Quoted passage:

In particular embodiments, the scheduling module 210 may incorporate one or more rollback or stability rules designed to ensure controlled recovery from the burst scene to the normal scene operations and to prevent oscillation or instability (for example, during transitions between different scheduling tiers). In particular embodiments, after entering the burst scene and triggering various mitigation actions, the scheduling module 210 may not immediately revert to operations under the normal scene once the network capacity subsides. Instead, in particular embodiments, the scheduling module 210 may be configured to apply a fade-out mechanism, wherein the assigned weights used in the score calculation module 208—such as the weights associated with the capacity, quality, and cost (CapacityWeight, QualityWeight, and CostWeight)—may gradually shift back from the values in the burst scene to their normal scene values. Such a shift may be linear and/or may occur over a specific transition window, for example. This reduces the risk of abrupt traffic redistribution and allows the content scheduling to adapt stably to varying conditions.

In particular embodiments, the rollback of individual mitigation actions may follow a tiered, one-step-at-a-time policy. As an example and not by way of limitation, the highest tier currently in effect (i.e., the tier with the most severity, such as the third, bit-rate degradation tier 330) may be rolled back first, while lower tiers (e.g., the second, content steering tier 320 or the first, hot-stream rebalancing tier 310) may remain active until the system metrics, particularly the capacity metric, confirm sustained recovery. In particular embodiments, for further rollback to proceed, certain conditions may be met. For instance, where PSNR-based service quality thresholds were used to trigger a specific tier, the scheduling module 210 may verify that the PSNR remains above a threshold value for the entire duration of a cooldown window (e.g., 60 seconds) before restoring the original bitrate or shifting the mitigation tier.

These rollback rules may ensure that the content scheduling prioritizes low-cost mitigation tiers—such as exploiting unused “Pxx” billing headroom—then selectively migrates only the traffic that provides the most significant capacity relief, and finally resorts to the most aggressive tier, like bit-rate degradation. In this way, the tiered scheduling schemes 300 and 400 may be implemented in a tightly controlled and reversible manner, thereby maintaining service continuity with minimized incremental delivery cost, even during and after traffic surges.

Records supplied:
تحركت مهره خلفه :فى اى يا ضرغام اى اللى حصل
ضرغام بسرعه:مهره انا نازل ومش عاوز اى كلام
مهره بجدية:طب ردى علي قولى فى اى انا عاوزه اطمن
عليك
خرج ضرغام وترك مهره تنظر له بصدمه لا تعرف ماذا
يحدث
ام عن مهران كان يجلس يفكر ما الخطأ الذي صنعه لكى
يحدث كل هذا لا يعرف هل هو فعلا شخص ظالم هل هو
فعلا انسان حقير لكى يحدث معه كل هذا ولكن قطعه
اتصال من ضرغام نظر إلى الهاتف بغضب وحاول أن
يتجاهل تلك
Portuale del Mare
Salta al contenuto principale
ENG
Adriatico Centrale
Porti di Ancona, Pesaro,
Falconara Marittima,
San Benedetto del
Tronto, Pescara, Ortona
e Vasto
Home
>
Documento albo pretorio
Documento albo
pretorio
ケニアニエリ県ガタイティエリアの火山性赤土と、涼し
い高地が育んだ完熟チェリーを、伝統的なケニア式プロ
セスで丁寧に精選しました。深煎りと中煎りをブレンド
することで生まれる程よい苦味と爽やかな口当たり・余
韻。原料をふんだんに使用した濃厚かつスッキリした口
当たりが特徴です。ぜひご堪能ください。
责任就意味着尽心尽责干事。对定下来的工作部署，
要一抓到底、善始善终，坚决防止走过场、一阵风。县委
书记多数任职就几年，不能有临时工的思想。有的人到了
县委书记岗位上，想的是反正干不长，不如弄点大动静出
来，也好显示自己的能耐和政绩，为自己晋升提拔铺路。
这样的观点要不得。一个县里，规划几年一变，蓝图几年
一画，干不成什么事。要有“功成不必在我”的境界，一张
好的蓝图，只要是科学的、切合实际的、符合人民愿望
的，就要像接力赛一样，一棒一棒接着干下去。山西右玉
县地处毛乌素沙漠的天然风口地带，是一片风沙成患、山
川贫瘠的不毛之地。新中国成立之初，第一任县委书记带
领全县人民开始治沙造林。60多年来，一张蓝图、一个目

--

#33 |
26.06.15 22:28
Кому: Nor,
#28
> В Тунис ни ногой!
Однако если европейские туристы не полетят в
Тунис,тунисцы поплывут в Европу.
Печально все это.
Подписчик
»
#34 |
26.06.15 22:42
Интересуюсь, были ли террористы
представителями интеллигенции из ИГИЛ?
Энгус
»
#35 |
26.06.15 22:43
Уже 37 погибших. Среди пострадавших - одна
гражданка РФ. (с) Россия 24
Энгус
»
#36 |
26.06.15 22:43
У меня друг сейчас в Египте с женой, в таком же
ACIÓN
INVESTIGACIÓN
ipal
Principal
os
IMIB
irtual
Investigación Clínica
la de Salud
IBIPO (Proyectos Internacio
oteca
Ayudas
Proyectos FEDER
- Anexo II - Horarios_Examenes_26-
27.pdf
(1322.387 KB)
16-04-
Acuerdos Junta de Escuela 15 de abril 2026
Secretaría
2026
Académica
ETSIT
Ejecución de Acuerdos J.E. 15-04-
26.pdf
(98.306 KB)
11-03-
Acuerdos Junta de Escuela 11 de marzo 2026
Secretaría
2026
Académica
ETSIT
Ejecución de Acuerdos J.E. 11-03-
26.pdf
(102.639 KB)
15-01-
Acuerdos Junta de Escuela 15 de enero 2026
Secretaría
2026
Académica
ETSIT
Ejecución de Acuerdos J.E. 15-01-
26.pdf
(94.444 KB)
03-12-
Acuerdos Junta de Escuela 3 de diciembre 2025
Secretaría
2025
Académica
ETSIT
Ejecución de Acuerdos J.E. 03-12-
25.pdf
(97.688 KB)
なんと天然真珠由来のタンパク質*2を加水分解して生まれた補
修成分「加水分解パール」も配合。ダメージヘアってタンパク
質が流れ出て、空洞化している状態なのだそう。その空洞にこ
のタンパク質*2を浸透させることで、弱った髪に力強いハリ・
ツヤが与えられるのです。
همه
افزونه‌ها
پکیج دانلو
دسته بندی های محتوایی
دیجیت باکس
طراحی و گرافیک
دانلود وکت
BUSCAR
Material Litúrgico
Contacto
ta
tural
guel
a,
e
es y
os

Instructions:
A: Transcribe a section of the scheduling-rollback text, beginning at the words "These rollback rules" and stopping after the words "after traffic surges.".
B: In the scheduling-rollback text, what example duration is given for the cooldown window?

Solutions per task:
A:
These rollback rules may ensure that the content scheduling prioritizes low-cost mitigation tiers—such as exploiting unused “Pxx” billing headroom—then selectively migrates only the traffic that provides the most significant capacity relief, and finally resorts to the most aggressive tier, like bit-rate degradation. In this way, the tiered scheduling schemes 300 and 400 may be implemented in a tightly controlled and reversible manner, thereby maintaining service continuity with minimized incremental delivery cost, even during and after traffic surges.

B: 60 seconds.